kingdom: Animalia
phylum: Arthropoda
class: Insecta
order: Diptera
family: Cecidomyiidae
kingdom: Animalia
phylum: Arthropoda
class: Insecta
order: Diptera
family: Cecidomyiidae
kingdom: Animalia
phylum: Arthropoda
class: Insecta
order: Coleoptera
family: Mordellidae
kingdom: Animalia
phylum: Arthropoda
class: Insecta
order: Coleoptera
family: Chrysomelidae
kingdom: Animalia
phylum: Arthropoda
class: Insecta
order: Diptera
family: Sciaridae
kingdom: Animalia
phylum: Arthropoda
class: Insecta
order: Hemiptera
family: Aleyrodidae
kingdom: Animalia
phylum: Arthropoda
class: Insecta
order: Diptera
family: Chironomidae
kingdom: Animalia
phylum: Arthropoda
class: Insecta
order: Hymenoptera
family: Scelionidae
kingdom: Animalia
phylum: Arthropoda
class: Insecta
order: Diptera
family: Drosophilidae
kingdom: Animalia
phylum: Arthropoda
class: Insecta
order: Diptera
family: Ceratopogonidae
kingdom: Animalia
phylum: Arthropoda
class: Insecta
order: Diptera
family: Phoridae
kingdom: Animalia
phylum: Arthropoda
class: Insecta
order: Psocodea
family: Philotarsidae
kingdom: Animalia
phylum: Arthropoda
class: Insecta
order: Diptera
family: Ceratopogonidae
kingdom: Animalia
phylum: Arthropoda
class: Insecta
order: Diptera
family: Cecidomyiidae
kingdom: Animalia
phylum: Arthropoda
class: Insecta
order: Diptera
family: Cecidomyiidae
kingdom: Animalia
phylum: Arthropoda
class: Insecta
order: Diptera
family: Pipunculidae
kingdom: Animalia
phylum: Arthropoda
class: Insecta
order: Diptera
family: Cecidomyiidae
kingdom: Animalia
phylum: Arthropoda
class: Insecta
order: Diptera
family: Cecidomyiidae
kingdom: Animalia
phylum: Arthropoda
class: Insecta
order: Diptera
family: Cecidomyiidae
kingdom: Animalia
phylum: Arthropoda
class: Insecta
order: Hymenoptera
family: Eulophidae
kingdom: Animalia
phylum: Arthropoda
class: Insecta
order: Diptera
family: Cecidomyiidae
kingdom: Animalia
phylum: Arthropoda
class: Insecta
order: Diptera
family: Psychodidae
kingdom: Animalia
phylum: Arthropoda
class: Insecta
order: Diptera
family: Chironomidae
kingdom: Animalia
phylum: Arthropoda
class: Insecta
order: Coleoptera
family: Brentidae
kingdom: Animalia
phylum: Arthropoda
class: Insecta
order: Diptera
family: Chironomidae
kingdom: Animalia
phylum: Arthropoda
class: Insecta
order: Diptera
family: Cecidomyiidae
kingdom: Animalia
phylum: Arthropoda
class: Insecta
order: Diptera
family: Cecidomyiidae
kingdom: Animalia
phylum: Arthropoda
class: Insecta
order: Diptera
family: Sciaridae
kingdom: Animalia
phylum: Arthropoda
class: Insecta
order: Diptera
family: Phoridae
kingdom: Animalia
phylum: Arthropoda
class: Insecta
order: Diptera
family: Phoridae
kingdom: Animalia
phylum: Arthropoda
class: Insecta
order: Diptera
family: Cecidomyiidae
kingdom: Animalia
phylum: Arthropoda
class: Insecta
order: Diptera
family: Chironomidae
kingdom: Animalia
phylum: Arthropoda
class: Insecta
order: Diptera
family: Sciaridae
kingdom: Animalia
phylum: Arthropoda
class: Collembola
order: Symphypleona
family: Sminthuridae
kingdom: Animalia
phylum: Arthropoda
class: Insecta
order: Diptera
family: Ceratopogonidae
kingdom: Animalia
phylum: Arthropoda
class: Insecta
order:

* * * *

→ TASK BRIEF:
Could you output everything from the first line of the items down to and including the line containing "family: Philotarsidae" as a Markdown table with the columns Row and Item line, leaving out any blank lines?

→ RESPONSE TO THE TASK:
| Row | Item line |
|---|---|
| 1 | kingdom: Animalia |
| 2 | phylum: Arthropoda |
| 3 | class: Insecta |
| 4 | order: Diptera |
| 5 | family: Cecidomyiidae |
| 6 | kingdom: Animalia |
| 7 | phylum: Arthropoda |
| 8 | class: Insecta |
| 9 | order: Diptera |
| 10 | family: Cecidomyiidae |
| 11 | kingdom: Animalia |
| 12 | phylum: Arthropoda |
| 13 | class: Insecta |
| 14 | order: Coleoptera |
| 15 | family: Mordellidae |
| 16 | kingdom: Animalia |
| 17 | phylum: Arthropoda |
| 18 | class: Insecta |
| 19 | order: Coleoptera |
| 20 | family: Chrysomelidae |
| 21 | kingdom: Animalia |
| 22 | phylum: Arthropoda |
| 23 | class: Insecta |
| 24 | order: Diptera |
| 25 | family: Sciaridae |
| 26 | kingdom: Animalia |
| 27 | phylum: Arthropoda |
| 28 | class: Insecta |
| 29 | order: Hemiptera |
| 30 | family: Aleyrodidae |
| 31 | kingdom: Animalia |
| 32 | phylum: Arthropoda |
| 33 | class: Insecta |
| 34 | order: Diptera |
| 35 | family: Chironomidae |
| 36 | kingdom: Animalia |
| 37 | phylum: Arthropoda |
| 38 | class: Insecta |
| 39 | order: Hymenoptera |
| 40 | family: Scelionidae |
| 41 | kingdom: Animalia |
| 42 | phylum: Arthropoda |
| 43 | class: Insecta |
| 44 | order: Diptera |
| 45 | family: Drosophilidae |
| 46 | kingdom: Animalia |
| 47 | phylum: Arthropoda |
| 48 | class: Insecta |
| 49 | order: Diptera |
| 50 | family: Ceratopogonidae |
| 51 | kingdom: Animalia |
| 52 | phylum: Arthropoda |
| 53 | class: Insecta |
| 54 | order: Diptera |
| 55 | family: Phoridae |
| 56 | kingdom: Animalia |
| 57 | phylum: Arthropoda |
| 58 | class: Insecta |
| 59 | order: Psocodea |
| 60 | family: Philotarsidae |